I've watched a lot of in depth videos on zone 2 cardio. I think these are interesting and useful in understanding what it is, how it works, and why do do it. I've gathered a lot of this information from Dr. Peter Attia, but his podcast can be lengthy. Here is a short explanation on zone 2 cardio.
What is zone 2 cardio? Cardio is broken down into 5 zones, with zone 1 being the easiest, zone 5 being the absolute hardest. Zone 2 is somewhere between those 2 extremes. The best way to measure zone 2 cardio is with a lactate measurement device, but this is impractical. A significantly more practical way to get into zone 2 cardio is to measure your heart rate. Most people are in zone 2 cardio when they're between 60-70% of maximum heart rate. The absolute easiest way to be in zone 2 cardio is with the "talk test." See if you can have a full conversation (but barely) with someone while you're doing the cardio - if you can, you're in zone 2 cardio.

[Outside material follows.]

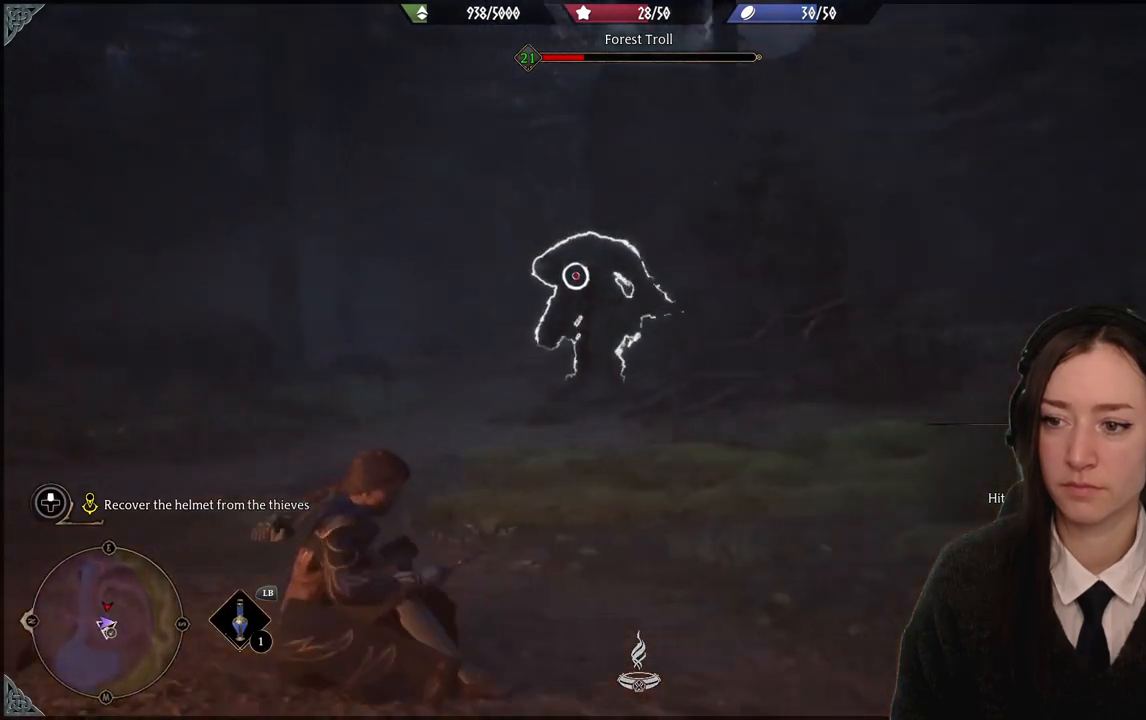
{"buttons": [], "left_stick": "up-left", "right_stick": "center", "events": [[100, "left_stick", "up-left"]]}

I use this often with my clients at Wallace Fitness Center as well as our patients at Steel Health and Hormones Centre. I believe zone 2 cardio is fantastic for burning calories without beating up the body. When you're lifting weights and doing cardio, it can be tough at first to do both. However, depending on the modality of exercise equipment, it can be very low impact and allow for recovery between lifting sessions without skimping on cardio.
The second reason is for general health purposes. It will help build up your aerobic base, allowing you to do more throughout the day. The blood flow is good for your heart, your brain, and there are even studies to suggest that it can improve blood pressure and insulin sensitivity.